---- Task data

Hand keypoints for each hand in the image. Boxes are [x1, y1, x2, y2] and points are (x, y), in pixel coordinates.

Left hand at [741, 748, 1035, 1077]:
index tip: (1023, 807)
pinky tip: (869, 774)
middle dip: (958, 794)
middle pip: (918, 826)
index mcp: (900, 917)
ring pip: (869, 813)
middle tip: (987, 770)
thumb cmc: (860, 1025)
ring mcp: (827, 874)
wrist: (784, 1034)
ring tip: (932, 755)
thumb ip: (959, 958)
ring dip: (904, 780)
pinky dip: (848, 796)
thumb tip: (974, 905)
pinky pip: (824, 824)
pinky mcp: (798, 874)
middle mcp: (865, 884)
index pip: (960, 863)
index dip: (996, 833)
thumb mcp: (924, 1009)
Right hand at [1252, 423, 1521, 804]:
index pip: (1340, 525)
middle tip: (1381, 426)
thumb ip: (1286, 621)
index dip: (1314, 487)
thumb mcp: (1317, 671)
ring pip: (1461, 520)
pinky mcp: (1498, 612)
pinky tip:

--------
---- Task data

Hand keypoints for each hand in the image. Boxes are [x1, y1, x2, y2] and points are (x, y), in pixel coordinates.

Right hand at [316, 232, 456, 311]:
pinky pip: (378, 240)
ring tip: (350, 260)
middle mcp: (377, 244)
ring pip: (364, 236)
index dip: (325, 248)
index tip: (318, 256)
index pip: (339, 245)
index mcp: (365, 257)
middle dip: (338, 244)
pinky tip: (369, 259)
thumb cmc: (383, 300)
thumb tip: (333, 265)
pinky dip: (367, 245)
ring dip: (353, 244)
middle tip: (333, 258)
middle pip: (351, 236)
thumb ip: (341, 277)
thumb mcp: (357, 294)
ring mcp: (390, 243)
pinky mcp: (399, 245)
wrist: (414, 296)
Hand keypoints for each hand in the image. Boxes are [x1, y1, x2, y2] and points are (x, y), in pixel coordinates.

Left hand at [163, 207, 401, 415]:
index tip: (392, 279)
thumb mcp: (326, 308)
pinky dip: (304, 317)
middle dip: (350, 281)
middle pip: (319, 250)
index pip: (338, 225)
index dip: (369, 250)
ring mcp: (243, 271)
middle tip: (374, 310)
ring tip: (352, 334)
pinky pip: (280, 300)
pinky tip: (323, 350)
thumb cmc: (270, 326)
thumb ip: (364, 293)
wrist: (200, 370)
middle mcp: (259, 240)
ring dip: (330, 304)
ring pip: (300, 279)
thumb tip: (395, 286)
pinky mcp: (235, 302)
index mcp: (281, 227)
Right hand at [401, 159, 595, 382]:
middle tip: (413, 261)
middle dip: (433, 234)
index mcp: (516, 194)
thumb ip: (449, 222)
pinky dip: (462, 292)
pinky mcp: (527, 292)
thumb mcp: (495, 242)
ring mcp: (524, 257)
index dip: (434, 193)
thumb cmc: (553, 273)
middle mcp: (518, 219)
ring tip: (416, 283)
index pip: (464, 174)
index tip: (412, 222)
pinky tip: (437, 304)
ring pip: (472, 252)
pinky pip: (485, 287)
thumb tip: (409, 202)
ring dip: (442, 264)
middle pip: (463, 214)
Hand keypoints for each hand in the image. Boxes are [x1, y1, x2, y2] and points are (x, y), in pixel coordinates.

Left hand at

--------

If a line in the records contains the word "Left", copy it.

» **Exercise output**
Left hand at [741, 748, 1035, 1077]:
Left hand at [163, 207, 401, 415]:
Left hand at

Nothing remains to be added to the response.